Het toont aan wat ook Groot als inventarisator van zwerfvuil bewijst: de samenleving wil de kostprijs van het maximaliseren van winst en externaliseren van de kost niet langer betalen. Zwerfvuilrapers in Nederland zijn daarom hun eigen actie gestart. Ieder uur dat ze tassen vol troep bij elkaar vegen, sturen ze een fictieve factuur van tien euro naar de bevoegde staatssecretaris Stien van Veldhoven.
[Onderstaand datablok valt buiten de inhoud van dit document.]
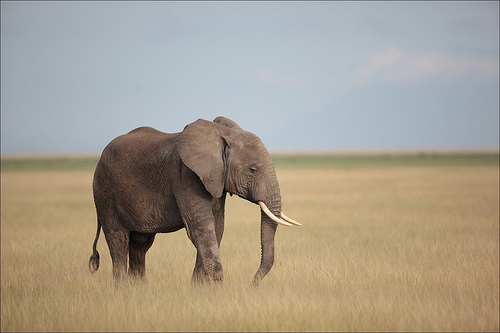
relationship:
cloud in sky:
[0, 0, 496, 157] [0, 0, 498, 150]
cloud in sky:
[357, 45, 496, 103] [2, 12, 319, 96]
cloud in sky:
[0, 0, 496, 157] [74, 13, 436, 120]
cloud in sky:
[0, 0, 496, 157] [84, 31, 420, 130]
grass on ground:
[0, 164, 500, 333] [371, 168, 436, 247]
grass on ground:
[0, 164, 500, 333] [322, 187, 484, 329]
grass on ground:
[0, 164, 500, 333] [300, 194, 469, 289]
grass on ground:
[0, 164, 500, 333] [320, 173, 450, 290]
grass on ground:
[0, 164, 500, 333] [328, 226, 459, 308]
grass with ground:
[0, 164, 500, 333] [305, 200, 475, 318]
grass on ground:
[332, 182, 454, 219] [304, 180, 447, 303]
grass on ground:
[0, 164, 500, 333] [326, 187, 459, 297]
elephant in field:
[88, 110, 306, 287] [0, 77, 473, 313]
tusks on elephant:
[258, 202, 302, 227] [82, 110, 305, 287]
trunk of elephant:
[249, 175, 281, 286] [82, 110, 305, 287]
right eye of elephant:
[248, 160, 258, 171] [82, 110, 305, 287]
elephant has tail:
[82, 110, 305, 287] [86, 195, 106, 274]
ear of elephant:
[177, 118, 228, 200] [82, 110, 305, 287]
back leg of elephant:
[102, 226, 129, 278] [90, 117, 301, 289]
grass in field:
[0, 164, 500, 333] [6, 148, 495, 329]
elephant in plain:
[82, 110, 305, 287] [0, 151, 500, 333]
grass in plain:
[0, 164, 500, 333] [7, 148, 495, 328]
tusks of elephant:
[258, 202, 302, 227] [66, 91, 298, 312]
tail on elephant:
[90, 219, 100, 273] [65, 69, 347, 299]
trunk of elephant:
[249, 175, 281, 286] [86, 113, 279, 288]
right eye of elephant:
[248, 160, 258, 171] [88, 97, 281, 292]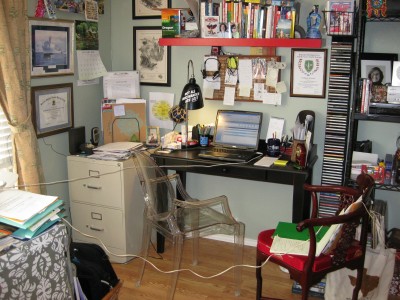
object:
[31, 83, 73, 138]
diploma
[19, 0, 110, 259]
wall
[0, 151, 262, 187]
cable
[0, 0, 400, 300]
room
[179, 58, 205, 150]
light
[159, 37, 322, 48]
shelf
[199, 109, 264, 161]
laptop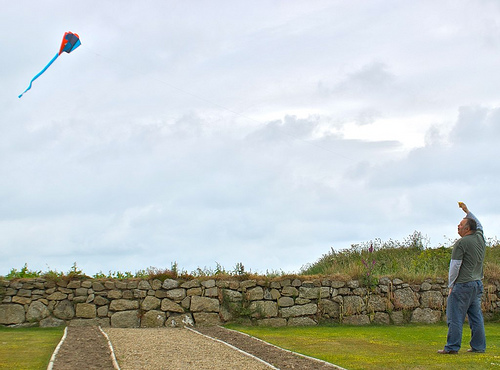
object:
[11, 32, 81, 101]
kite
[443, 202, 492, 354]
man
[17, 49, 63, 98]
tail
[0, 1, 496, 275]
air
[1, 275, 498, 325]
wall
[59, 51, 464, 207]
string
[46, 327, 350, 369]
path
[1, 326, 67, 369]
grass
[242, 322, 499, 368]
grass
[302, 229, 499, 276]
mound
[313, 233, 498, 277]
grass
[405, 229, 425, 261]
weeds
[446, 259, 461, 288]
shirt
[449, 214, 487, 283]
shirt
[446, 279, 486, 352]
jeans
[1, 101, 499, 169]
cloud cover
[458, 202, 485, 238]
arm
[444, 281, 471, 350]
legs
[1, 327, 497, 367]
ground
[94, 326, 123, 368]
line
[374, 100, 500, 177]
cloud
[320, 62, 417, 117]
cloud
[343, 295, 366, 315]
stone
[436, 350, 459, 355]
shoe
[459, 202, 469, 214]
hand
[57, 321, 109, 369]
dirt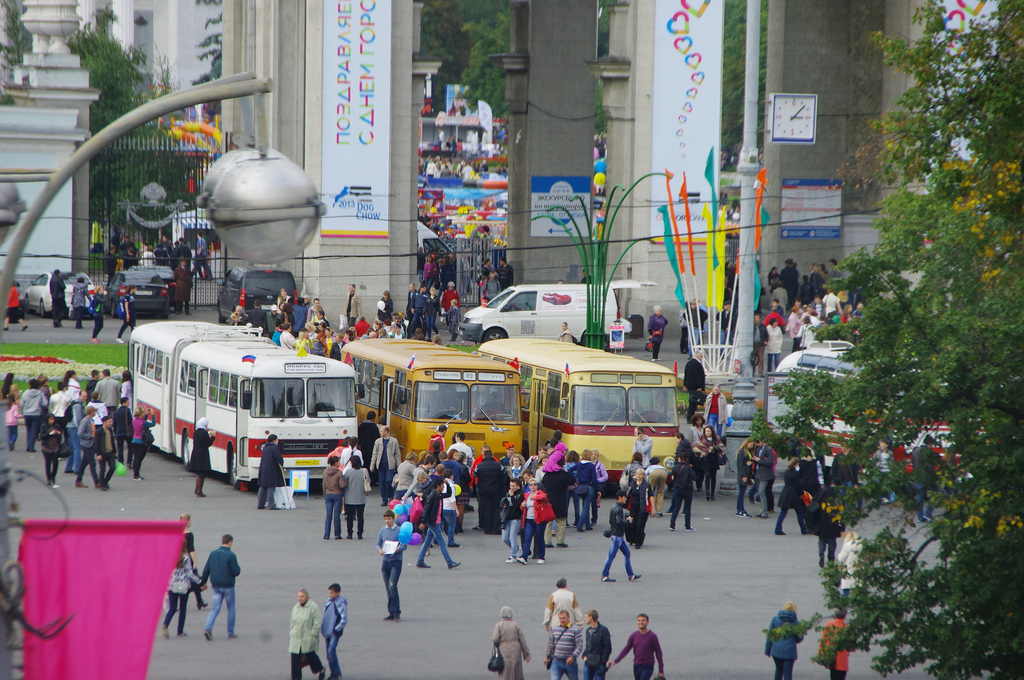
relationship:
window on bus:
[310, 375, 355, 413] [124, 321, 360, 476]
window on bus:
[247, 377, 306, 417] [124, 321, 360, 476]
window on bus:
[414, 381, 468, 423] [336, 337, 526, 456]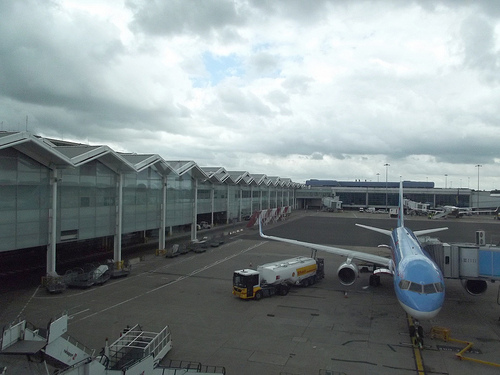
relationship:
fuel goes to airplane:
[224, 238, 338, 306] [236, 168, 499, 332]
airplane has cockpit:
[236, 168, 499, 332] [319, 198, 396, 289]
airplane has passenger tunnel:
[253, 174, 499, 323] [402, 213, 498, 290]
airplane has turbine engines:
[253, 174, 499, 323] [330, 246, 490, 296]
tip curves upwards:
[241, 208, 296, 248] [253, 210, 276, 243]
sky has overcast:
[2, 1, 499, 211] [3, 0, 498, 140]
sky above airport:
[2, 1, 499, 211] [3, 123, 497, 244]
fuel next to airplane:
[227, 246, 328, 305] [253, 174, 499, 323]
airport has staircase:
[3, 123, 497, 244] [65, 300, 237, 374]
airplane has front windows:
[253, 174, 499, 323] [393, 266, 456, 295]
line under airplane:
[389, 284, 435, 374] [253, 174, 499, 323]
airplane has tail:
[236, 168, 499, 332] [356, 188, 442, 258]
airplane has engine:
[236, 168, 499, 332] [330, 246, 490, 296]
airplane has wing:
[236, 168, 499, 332] [238, 199, 406, 270]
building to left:
[3, 123, 497, 244] [3, 114, 251, 265]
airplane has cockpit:
[236, 168, 499, 332] [378, 248, 456, 319]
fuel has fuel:
[227, 246, 328, 305] [227, 246, 328, 305]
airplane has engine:
[253, 174, 499, 323] [330, 246, 490, 296]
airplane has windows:
[236, 168, 499, 332] [378, 248, 456, 319]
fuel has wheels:
[227, 246, 328, 305] [249, 280, 310, 309]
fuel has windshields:
[227, 246, 328, 305] [229, 260, 260, 291]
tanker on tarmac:
[224, 238, 338, 306] [22, 200, 498, 355]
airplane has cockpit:
[253, 174, 499, 323] [378, 248, 456, 319]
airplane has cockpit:
[253, 174, 499, 323] [319, 198, 396, 289]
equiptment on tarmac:
[40, 224, 247, 301] [22, 200, 498, 355]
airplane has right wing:
[253, 174, 499, 323] [238, 199, 406, 270]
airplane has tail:
[253, 174, 499, 323] [356, 188, 442, 258]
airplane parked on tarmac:
[253, 174, 499, 323] [22, 200, 498, 355]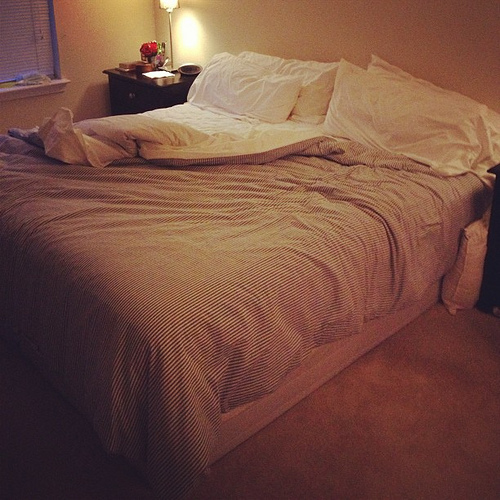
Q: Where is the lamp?
A: On the nightstand.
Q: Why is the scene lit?
A: The lamp is on.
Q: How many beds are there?
A: One.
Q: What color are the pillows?
A: White.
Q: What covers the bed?
A: A bedspread.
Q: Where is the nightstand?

Deze ‘Tientje van Stientje’ moeten haar overtuigen statiegeld op blik en PET in te voeren en producenten verantwoordelijk te maken voor ieder stuk verpakking dat ze op de markt brengen.
Delatter: ‘Je hebt de aanvaardingsplicht voor elektrische apparaten. Producenten zijn verantwoordelijk voor alle elektrische apparaten die worden binnen gebracht. Bij verpakking is dat nooit zo geweest. Dat moet veranderen. Statiegeld zou daarvoor een instrument kunnen zijn. Omdat het wat nu afval heet waarde geeft.’